How much does a journalist in Mexico cost? According to an article in the Mexican newspaper Reforma, the answer could be hundreds of thousands of dollars if it's for Joaquín López Dóriga, news host for Televisa, the main Mexican broadcaster.

The Reforma article, published Friday, May 11, made public receipts showing that current presidential candidate Enrique Peña Nieto paid roughly $2.4 million for journalistic "mentions" during his tenure as governor of the state of Mexico from 2005 to 2011, reported Proceso. Of this amount, journalist Joaquín López Dóriga received about $680,000 between January 2006 and July 2007. The payments do not include ad space purchased on Televisa, said Reforma.

The receipts the newspaper obtained via an information request show other payments made by Peña Nieto, according to the site Sin Embargo. Those total more than $590,000 for interviews and broadcasts about his administration paid to two radio stations.

Radio journalist Oscar Mario Beteta, of the station Radio Fórmula, said he never received a dollar for the comments López Dóriga made as a guest on the news program "Los Tiempos de la Radio." “I don't know how much he charged for the comments,” Beteta said on his show Friday, May 11.

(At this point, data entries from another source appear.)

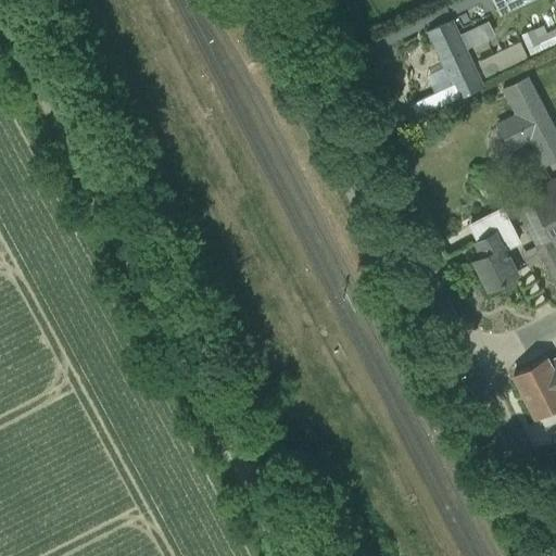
[(492,0),(501,15),(531,0),(492,0)]
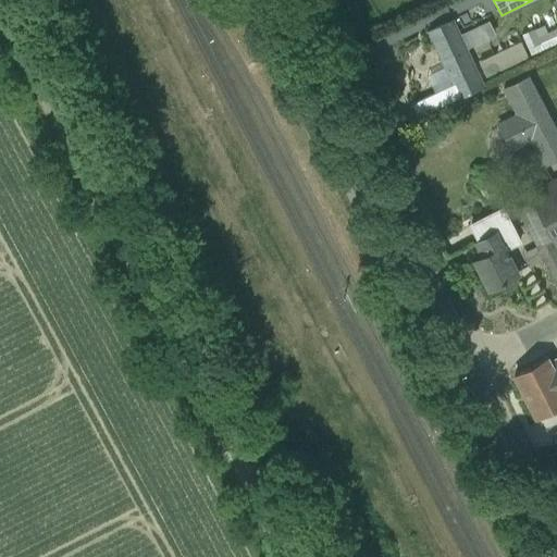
[(441,107),(459,98),(486,85),(457,21),(429,34),(419,38),(419,39),(398,49),(406,64),(428,54),(425,49),(434,45),(453,84),(434,94),(441,107)]
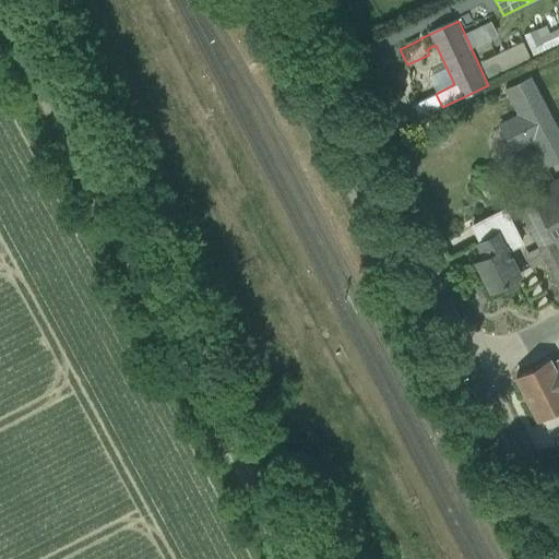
[(539,37),(536,30),(523,35),(533,55),(558,43),(558,28),(550,33),(539,37)]
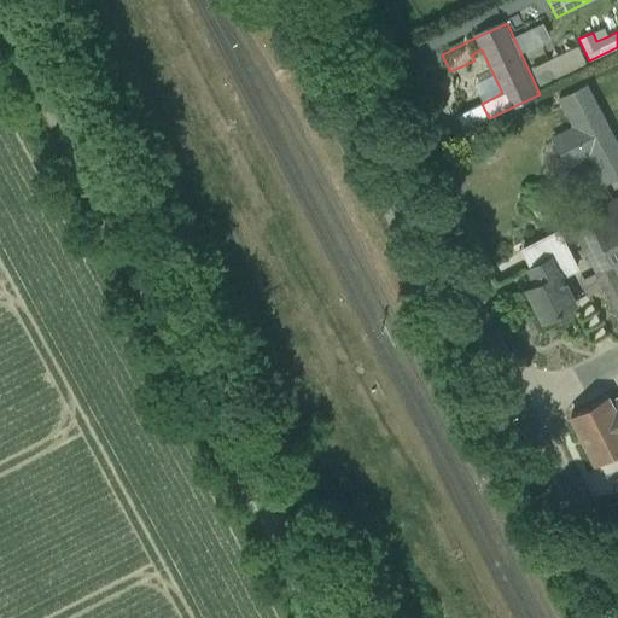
[(530,68),(538,85),(588,60),(579,44),(530,68)]
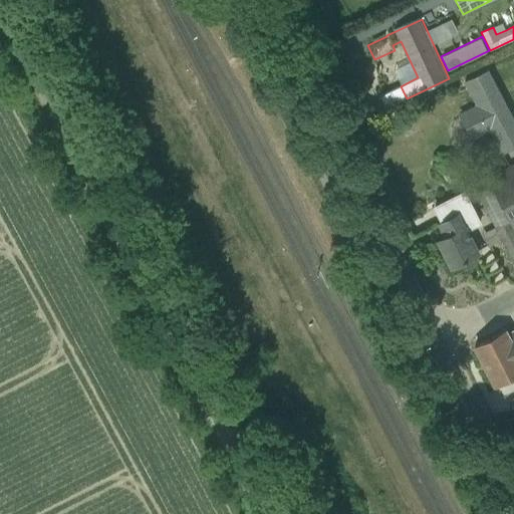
[(333,59),(323,64),(327,73),(337,68),(333,59)]
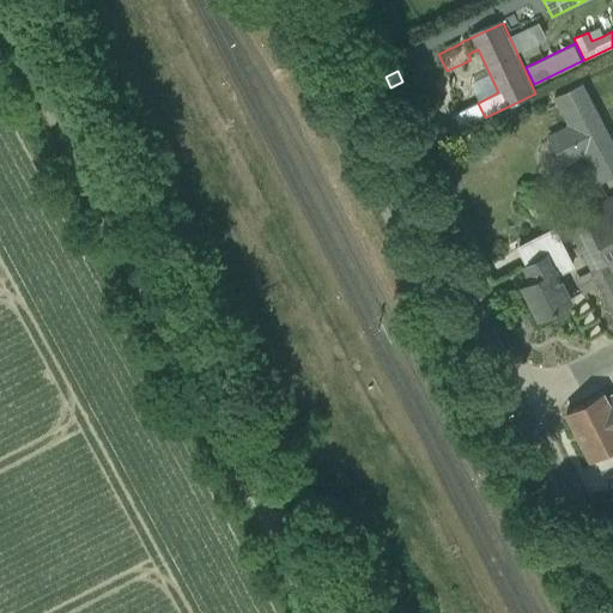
[(612,144),(587,80),(553,95),(566,125),(546,133),(559,165),(583,156),(595,183),(612,175),(612,144)]
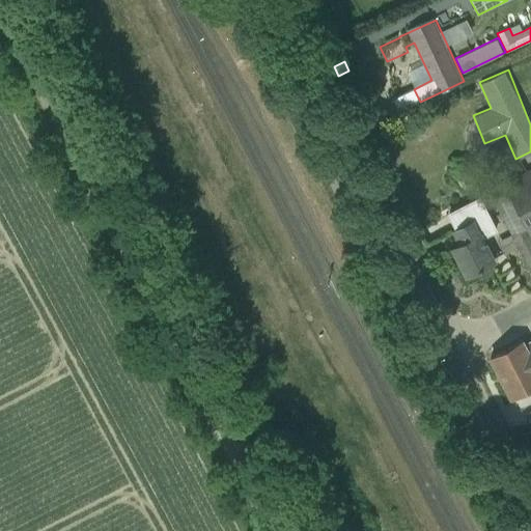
[(530,234),(530,170),(488,193),(530,271),(530,234)]
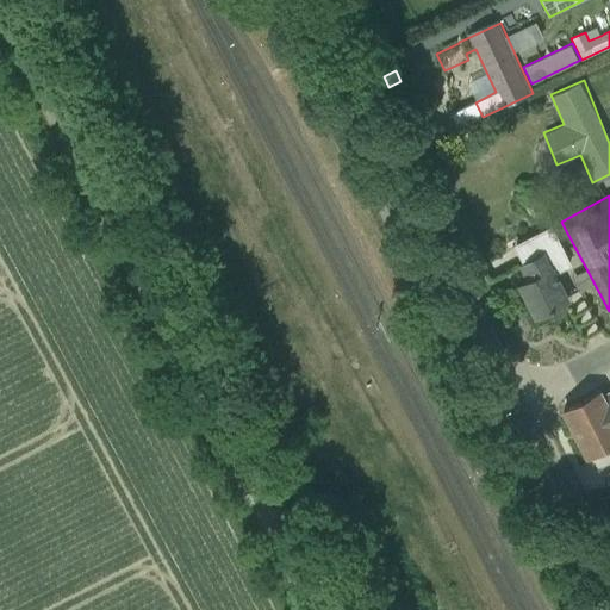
[(568,263),(560,246),(521,266),(529,281),(521,285),(537,317),(567,302),(552,271),(568,263)]
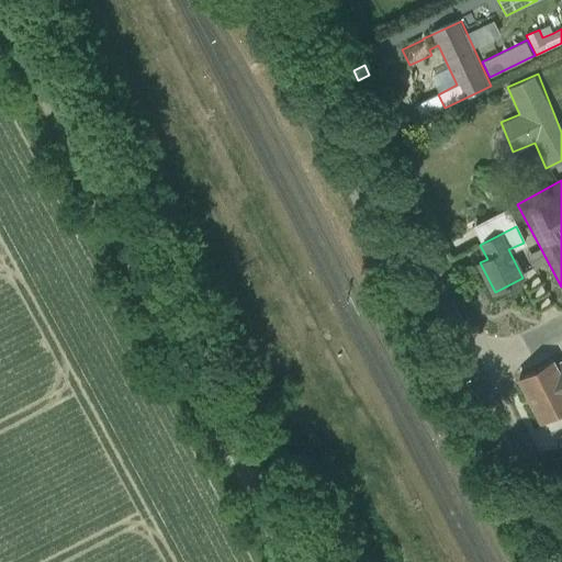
[(561,360),(555,364),(553,361),(519,379),(541,422),(561,411),(561,360)]
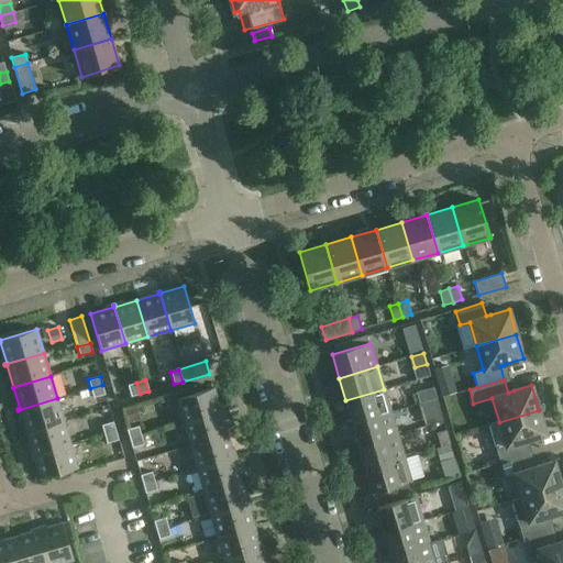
[(140,394),(136,383),(128,385),(131,397),(140,394)]
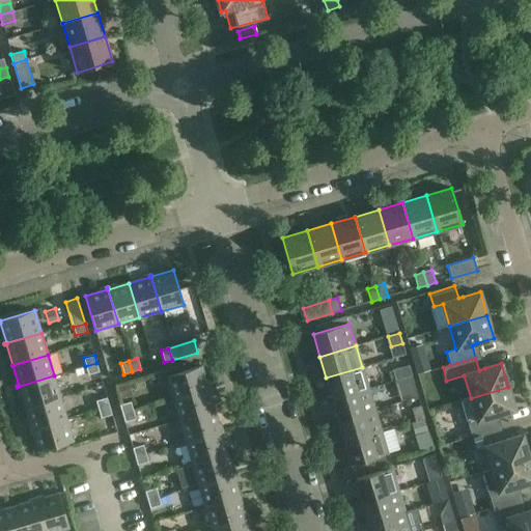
[(96,363),(85,366),(88,375),(99,372),(96,363)]
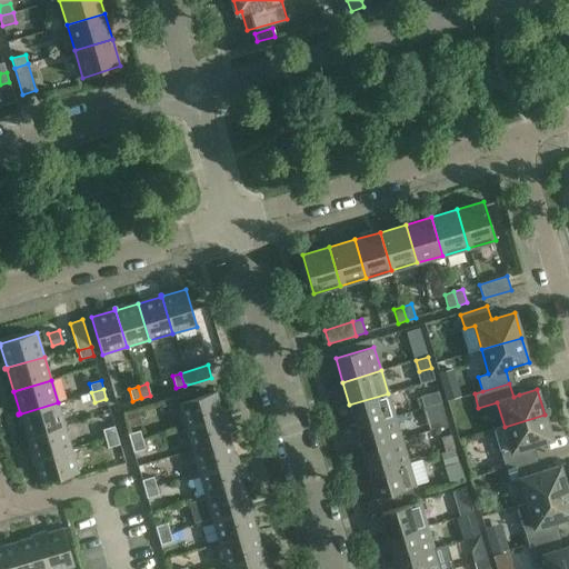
[(178,403),(186,428),(225,416),(222,416),(216,392),(178,403)]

In his own defense, the presidential candidate, from the Institutional Revolutionary Party (PRI in Spanish), said the payments were not made to receive favorable journalistic coverage but rather were for sponsorships that aired before the journalists' comments, Reforma explained.

“Chayote” is the colloquial term in Mexico to refer to government payoffs to the press to censor, highlight, or manipulate information. The practice was commonplace during the 71 straight years that the PRI ruled in México, but was mostly eradicated after the PRI lost control of the presidency in 2000.

According to polls, Peña Nieto is favored to win the Mexican presidential election on July 1, reported CNN México.